▸ **SOURCE MATERIAL**
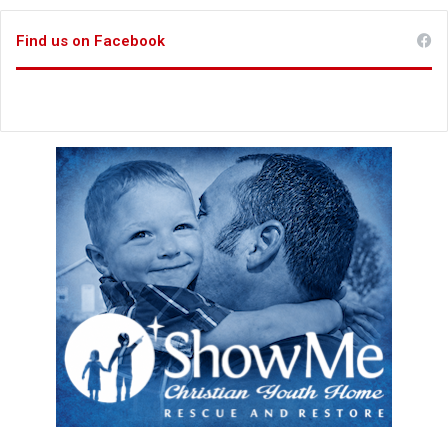
Find us on Facebook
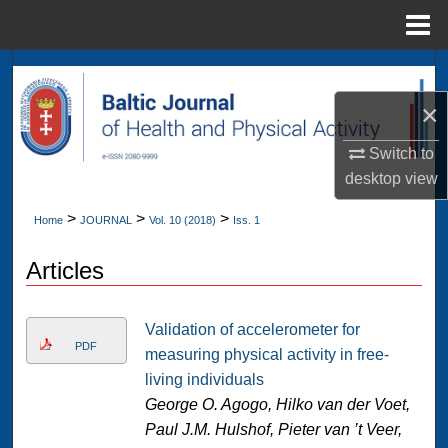
Menu
Home
Search
×
Browse Collections
Switch to
My Account
desktop
view
>
>
>
About
Home
JOURNAL
Vol. 10 (2018)
Iss. 1
Articles
Digital Commons Network™
Validation of accelerometer for
PDF
measuring physical activity in free-
living individuals
George O. Agogo, Hilko van der Voet,
Paul J.M. Hulshof, Pieter van ’t Veer,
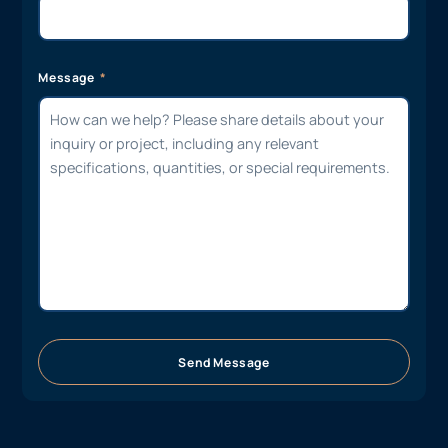
Message
Send Message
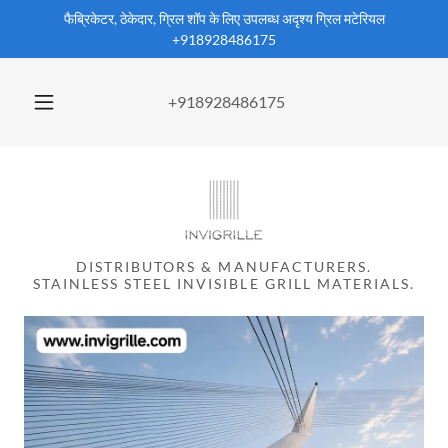
फैब्रिकेटर, ठेकेदार, ग्रिल शॉप के लिए उपलब्ध अदृश्य ग्रिल मटेरियल
+918928486175
+918928486175
DISTRIBUTORS & MANUFACTURERS.
STAINLESS STEEL INVISIBLE GRILL MATERIALS.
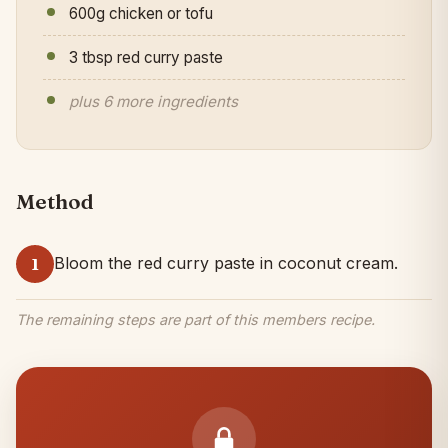
600g chicken or tofu
3 tbsp red curry paste
plus 6 more ingredients
Method
Bloom the red curry paste in coconut cream.
1
The remaining steps are part of this members recipe.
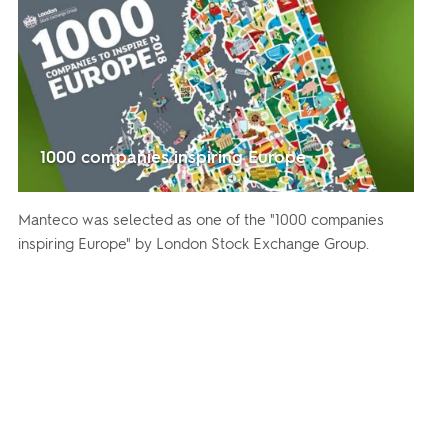
1000 companies inspiring Europe
Manteco was selected as one of the "1000 companies
inspiring Europe" by London Stock Exchange Group.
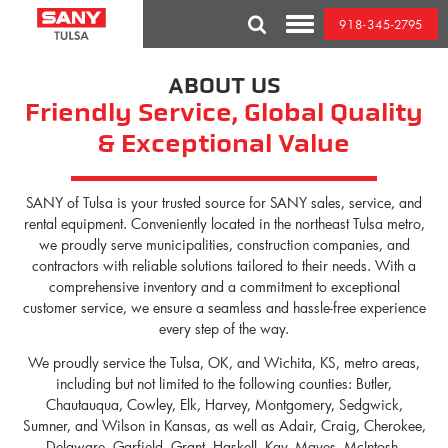
Skip
918-345-2795
to
Toggle
content
Mobile
Menu
ABOUT US
Friendly Service, Global Quality
& Exceptional Value
SANY of Tulsa is your trusted source for SANY sales, service, and
rental equipment. Conveniently located in the northeast Tulsa metro,
we proudly serve municipalities, construction companies, and
contractors with reliable solutions tailored to their needs. With a
comprehensive inventory and a commitment to exceptional
customer service, we ensure a seamless and hassle-free experience
every step of the way.
We proudly service the Tulsa, OK, and Wichita, KS, metro areas,
including but not limited to the following counties: Butler,
Chautauqua, Cowley, Elk, Harvey, Montgomery, Sedgwick,
Sumner, and Wilson in Kansas, as well as Adair, Craig, Cherokee,
Delaware, Garfield, Grant, Haskell, Kay, Mayes, McIntosh,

▸ **WHAT IS REQUIRED**
Give the number of lines in the listing that contain the word "curry", leaving out all other words.

▸ **ANSWER TO THE EXERCISE**
2